* EXERCISE AIM
Your answer should be each line of the entries that contains the word "KiCad", copied in full.

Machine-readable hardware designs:
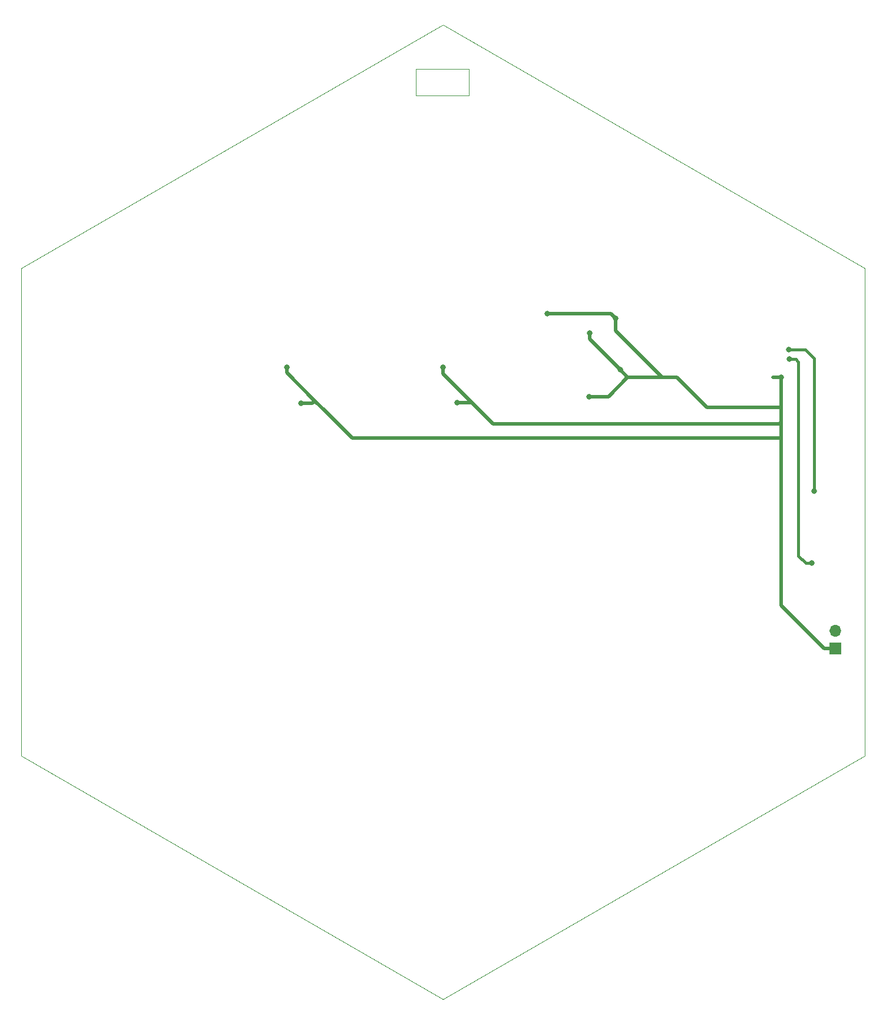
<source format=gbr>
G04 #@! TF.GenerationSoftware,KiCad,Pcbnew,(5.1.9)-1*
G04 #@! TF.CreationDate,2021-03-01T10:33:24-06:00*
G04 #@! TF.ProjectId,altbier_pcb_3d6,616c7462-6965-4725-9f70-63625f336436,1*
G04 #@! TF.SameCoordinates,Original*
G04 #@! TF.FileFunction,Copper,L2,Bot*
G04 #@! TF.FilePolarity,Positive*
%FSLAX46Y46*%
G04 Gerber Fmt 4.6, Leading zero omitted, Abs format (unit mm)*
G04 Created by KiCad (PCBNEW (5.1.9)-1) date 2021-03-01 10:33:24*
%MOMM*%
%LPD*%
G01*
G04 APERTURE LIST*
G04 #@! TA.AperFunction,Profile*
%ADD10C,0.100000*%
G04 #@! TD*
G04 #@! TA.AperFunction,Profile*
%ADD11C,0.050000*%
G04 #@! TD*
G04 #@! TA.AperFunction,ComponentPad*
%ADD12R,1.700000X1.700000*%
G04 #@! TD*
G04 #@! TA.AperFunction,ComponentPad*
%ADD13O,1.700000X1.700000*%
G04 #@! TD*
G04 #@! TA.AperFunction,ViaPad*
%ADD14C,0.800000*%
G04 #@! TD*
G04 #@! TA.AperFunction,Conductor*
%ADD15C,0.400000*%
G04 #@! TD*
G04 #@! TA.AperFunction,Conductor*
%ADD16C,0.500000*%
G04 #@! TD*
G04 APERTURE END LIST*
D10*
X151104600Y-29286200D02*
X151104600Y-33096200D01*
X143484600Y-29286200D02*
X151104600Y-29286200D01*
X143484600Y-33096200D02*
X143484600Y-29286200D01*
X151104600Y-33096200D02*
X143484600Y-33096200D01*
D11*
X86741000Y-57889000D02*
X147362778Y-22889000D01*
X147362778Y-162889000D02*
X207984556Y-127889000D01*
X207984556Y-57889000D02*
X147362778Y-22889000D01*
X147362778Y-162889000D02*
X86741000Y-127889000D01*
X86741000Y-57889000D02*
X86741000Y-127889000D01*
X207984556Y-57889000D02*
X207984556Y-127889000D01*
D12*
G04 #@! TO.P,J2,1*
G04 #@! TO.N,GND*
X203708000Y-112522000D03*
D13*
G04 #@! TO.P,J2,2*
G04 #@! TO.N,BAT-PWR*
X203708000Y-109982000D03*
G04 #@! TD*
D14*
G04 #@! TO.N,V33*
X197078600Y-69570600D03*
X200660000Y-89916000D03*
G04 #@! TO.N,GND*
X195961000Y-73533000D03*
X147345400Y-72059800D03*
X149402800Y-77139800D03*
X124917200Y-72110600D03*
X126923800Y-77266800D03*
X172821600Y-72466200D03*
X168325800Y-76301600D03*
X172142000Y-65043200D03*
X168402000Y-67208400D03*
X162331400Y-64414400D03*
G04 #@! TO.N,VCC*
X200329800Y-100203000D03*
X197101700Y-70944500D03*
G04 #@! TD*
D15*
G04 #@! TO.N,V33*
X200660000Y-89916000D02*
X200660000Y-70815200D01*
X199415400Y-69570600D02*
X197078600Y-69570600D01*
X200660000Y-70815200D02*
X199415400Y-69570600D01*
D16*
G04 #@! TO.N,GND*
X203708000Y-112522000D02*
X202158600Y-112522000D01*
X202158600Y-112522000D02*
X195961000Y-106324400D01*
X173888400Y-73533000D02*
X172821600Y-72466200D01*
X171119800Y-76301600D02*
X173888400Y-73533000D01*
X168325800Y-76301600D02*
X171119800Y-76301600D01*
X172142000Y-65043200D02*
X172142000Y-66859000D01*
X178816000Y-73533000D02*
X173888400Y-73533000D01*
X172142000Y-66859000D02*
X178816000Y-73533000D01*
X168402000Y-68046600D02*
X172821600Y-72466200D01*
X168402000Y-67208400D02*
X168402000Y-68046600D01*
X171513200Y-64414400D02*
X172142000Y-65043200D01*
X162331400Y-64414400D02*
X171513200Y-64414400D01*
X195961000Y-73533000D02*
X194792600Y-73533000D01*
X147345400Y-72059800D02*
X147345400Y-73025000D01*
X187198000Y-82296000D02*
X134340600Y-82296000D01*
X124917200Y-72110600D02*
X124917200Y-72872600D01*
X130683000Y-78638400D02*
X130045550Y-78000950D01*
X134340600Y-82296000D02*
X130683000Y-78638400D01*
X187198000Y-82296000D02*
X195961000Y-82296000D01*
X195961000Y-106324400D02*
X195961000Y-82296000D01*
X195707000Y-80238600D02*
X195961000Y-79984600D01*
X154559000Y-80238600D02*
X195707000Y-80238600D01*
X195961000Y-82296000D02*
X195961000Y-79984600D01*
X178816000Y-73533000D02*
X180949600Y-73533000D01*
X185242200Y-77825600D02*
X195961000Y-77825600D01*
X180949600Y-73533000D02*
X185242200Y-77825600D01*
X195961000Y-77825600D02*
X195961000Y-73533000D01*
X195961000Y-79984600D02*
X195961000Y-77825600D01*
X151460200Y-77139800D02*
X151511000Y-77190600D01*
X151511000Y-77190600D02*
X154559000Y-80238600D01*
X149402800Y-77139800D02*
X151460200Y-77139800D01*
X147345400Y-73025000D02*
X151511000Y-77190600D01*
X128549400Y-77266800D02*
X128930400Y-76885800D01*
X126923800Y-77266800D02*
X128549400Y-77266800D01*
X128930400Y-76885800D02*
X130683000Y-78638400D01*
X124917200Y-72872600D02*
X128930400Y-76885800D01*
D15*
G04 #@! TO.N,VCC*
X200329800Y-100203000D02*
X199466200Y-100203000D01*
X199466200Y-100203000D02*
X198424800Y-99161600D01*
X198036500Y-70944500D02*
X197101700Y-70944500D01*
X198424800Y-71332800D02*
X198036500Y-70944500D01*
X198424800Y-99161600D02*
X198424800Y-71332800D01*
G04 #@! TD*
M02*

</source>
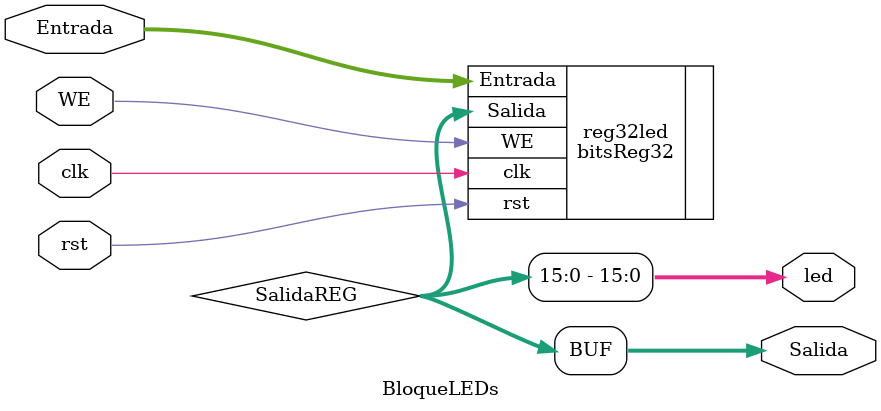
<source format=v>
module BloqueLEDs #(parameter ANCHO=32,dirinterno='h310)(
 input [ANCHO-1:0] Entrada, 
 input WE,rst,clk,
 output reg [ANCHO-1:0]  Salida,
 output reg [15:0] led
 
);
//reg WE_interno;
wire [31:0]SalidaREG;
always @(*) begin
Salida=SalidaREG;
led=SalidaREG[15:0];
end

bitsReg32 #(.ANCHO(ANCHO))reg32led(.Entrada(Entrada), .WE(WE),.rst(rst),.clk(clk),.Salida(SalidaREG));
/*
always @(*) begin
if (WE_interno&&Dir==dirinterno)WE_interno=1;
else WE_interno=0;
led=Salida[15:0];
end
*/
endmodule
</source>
--
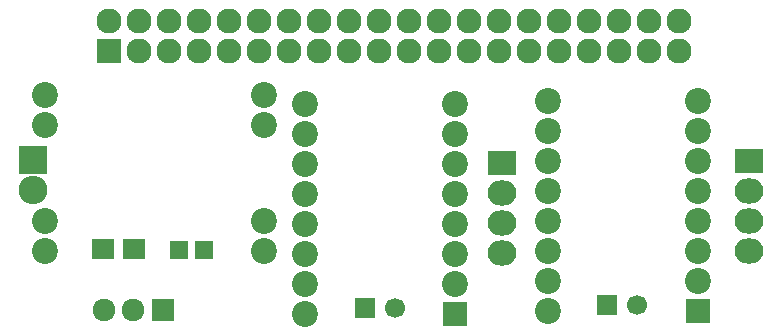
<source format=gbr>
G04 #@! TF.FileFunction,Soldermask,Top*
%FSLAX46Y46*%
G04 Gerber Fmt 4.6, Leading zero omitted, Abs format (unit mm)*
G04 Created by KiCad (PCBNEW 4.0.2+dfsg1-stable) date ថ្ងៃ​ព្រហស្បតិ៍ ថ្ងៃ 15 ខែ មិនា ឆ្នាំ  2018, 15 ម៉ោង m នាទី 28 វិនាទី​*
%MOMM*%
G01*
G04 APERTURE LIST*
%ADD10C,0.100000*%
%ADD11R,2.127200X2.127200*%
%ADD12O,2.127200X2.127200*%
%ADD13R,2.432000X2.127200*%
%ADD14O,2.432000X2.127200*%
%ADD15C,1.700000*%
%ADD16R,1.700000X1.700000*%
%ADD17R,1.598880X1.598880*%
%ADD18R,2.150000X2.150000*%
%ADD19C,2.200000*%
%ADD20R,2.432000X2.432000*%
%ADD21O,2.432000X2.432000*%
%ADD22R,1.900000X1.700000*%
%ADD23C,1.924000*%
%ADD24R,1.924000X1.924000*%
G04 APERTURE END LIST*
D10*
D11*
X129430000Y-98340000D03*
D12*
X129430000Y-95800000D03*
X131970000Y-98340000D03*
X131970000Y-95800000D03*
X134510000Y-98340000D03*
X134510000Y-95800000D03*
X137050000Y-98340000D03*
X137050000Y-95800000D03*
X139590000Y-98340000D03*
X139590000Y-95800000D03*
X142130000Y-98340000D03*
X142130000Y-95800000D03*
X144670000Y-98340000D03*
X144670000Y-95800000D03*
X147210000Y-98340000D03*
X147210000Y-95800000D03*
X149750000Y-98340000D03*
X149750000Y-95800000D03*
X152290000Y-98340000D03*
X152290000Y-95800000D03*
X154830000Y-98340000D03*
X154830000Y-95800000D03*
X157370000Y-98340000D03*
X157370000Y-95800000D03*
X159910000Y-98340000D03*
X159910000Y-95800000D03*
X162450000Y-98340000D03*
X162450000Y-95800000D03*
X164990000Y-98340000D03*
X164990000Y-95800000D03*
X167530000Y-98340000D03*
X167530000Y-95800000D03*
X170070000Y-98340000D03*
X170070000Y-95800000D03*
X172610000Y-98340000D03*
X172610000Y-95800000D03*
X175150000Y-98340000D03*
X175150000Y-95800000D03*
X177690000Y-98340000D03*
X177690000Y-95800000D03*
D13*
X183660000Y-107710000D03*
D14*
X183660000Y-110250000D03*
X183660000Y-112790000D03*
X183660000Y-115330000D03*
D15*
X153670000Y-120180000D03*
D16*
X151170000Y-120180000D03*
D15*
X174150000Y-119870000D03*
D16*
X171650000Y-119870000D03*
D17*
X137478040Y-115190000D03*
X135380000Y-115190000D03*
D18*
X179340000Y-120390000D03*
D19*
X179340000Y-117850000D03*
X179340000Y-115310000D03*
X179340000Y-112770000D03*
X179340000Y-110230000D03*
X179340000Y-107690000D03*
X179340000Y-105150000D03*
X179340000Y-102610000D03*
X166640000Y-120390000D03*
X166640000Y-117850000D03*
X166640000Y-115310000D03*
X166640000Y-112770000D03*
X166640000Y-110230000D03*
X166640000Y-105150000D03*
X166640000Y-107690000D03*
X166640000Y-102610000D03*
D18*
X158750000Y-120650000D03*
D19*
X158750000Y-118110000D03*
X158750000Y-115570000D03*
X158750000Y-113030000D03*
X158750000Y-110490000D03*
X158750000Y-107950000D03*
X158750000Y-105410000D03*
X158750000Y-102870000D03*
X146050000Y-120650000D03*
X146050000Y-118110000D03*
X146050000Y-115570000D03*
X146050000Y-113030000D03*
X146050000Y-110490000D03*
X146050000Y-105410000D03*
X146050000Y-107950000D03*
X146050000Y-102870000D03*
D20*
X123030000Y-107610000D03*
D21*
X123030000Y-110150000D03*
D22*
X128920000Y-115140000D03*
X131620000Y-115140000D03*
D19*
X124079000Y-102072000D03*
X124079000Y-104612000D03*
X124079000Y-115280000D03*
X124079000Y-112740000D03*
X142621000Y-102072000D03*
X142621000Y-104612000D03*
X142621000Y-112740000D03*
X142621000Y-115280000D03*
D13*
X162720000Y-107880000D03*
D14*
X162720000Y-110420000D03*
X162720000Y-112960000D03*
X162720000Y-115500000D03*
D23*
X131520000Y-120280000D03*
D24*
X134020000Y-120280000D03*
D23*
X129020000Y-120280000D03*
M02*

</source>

* EXPECTED ANSWER
G04 #@! TF.GenerationSoftware,KiCad,Pcbnew,(5.1.9)-1*
G04 Created by KiCad (PCBNEW (5.1.9)-1) date 2021-03-01 10:33:24*
G04 Created by KiCad (PCBNEW 4.0.2+dfsg1-stable) date ថ្ងៃ​ព្រហស្បតិ៍ ថ្ងៃ 15 ខែ មិនា ឆ្នាំ  2018, 15 ម៉ោង m នាទី 28 វិនាទី​*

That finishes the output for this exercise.